[Keypoint text descriptions]
"""
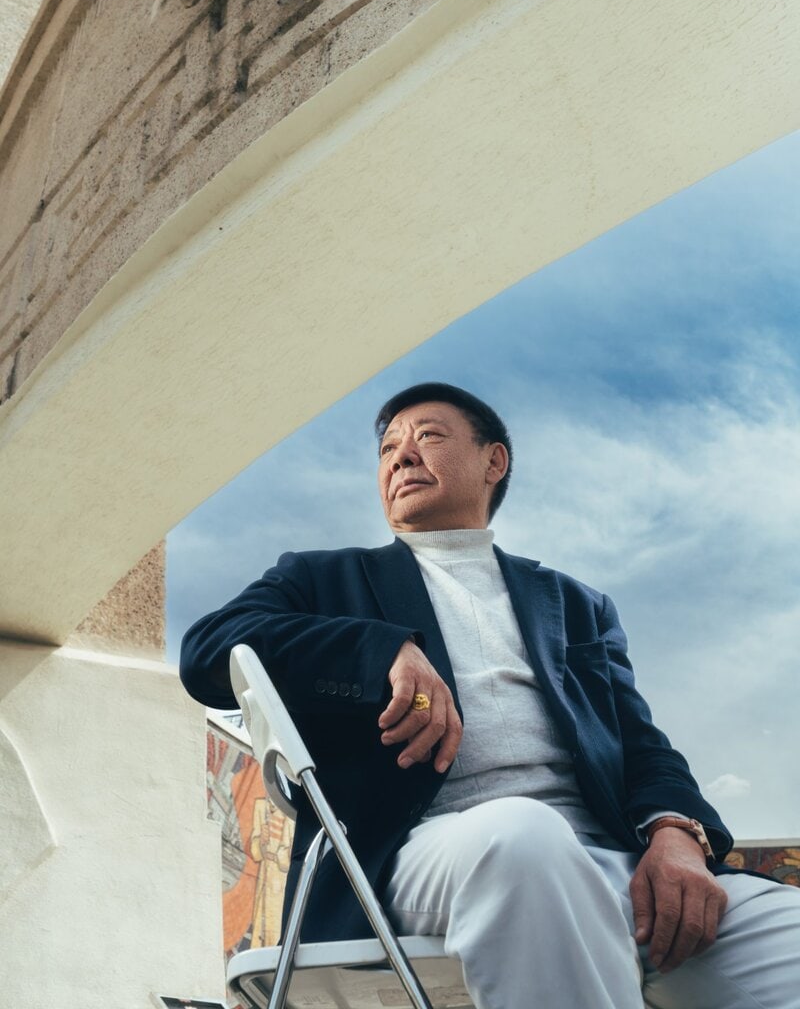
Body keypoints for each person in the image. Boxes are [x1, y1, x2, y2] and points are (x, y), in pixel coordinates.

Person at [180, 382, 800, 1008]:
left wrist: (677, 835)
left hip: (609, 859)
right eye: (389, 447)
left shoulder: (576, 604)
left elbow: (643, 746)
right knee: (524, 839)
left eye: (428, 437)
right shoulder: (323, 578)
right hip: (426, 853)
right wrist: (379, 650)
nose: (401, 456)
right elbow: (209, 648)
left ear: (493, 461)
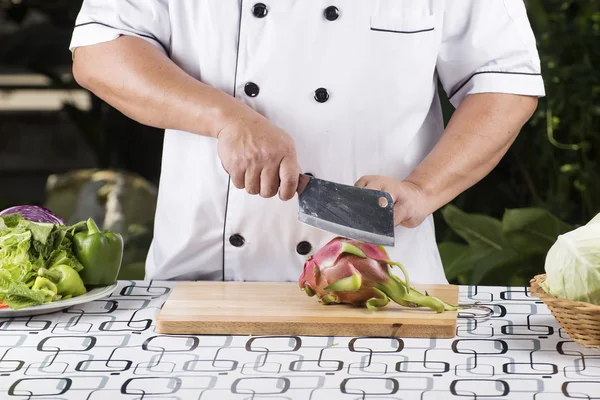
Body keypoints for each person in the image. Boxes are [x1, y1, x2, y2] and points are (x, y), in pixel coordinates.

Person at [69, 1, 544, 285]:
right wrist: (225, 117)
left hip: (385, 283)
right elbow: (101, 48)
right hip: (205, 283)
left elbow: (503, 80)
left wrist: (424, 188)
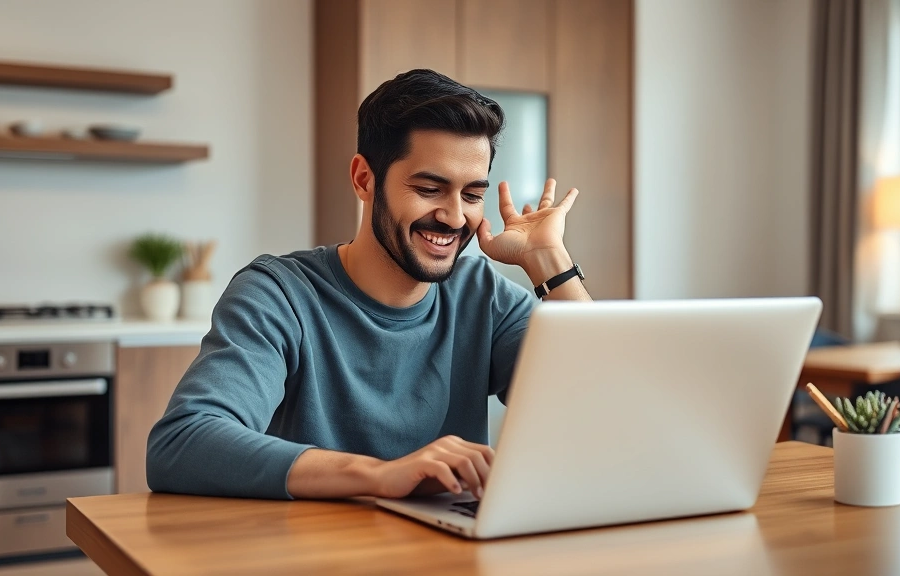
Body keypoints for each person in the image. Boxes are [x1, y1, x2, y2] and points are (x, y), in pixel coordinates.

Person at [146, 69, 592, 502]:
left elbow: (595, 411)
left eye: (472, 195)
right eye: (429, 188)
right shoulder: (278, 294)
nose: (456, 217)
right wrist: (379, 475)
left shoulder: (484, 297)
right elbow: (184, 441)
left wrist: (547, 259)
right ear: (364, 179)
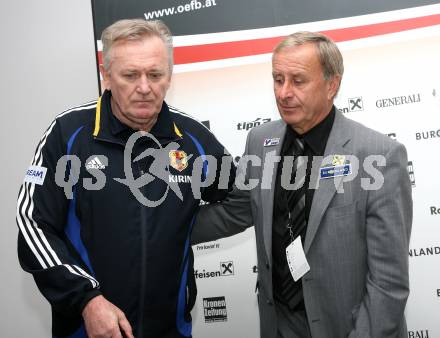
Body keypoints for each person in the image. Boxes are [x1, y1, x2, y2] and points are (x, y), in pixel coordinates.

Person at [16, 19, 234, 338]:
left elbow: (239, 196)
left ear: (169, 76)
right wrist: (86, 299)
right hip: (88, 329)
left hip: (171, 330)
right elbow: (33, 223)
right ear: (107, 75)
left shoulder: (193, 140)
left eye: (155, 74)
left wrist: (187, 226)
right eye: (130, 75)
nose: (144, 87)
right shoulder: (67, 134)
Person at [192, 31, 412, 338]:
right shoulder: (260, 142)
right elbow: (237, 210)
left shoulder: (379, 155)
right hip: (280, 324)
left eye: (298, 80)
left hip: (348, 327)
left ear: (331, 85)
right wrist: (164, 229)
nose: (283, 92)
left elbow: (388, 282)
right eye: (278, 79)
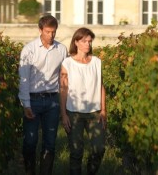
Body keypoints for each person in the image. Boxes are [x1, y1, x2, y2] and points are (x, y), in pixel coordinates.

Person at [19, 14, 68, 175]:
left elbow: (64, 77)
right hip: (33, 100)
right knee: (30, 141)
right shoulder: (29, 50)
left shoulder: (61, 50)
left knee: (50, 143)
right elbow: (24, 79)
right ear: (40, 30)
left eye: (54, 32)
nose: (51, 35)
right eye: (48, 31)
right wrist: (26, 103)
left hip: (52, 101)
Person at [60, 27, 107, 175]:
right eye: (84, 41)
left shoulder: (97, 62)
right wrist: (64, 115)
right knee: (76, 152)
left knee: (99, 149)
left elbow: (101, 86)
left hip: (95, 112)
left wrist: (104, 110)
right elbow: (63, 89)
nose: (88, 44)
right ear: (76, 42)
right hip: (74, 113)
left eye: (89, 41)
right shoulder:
"""
What the exercise asks
Extract exactly and only the lines above from the line containing "left shoulder: (61, 50)" through the line containing "right hip: (74, 113)", both end lines included.

Answer section
left shoulder: (61, 50)
left knee: (50, 143)
right elbow: (24, 79)
right ear: (40, 30)
left eye: (54, 32)
nose: (51, 35)
right eye: (48, 31)
right wrist: (26, 103)
left hip: (52, 101)
Person at [60, 27, 107, 175]:
right eye: (84, 41)
left shoulder: (97, 62)
right wrist: (64, 115)
right knee: (76, 152)
left knee: (99, 149)
left elbow: (101, 86)
left hip: (95, 112)
left wrist: (104, 110)
right elbow: (63, 89)
nose: (88, 44)
right ear: (76, 42)
right hip: (74, 113)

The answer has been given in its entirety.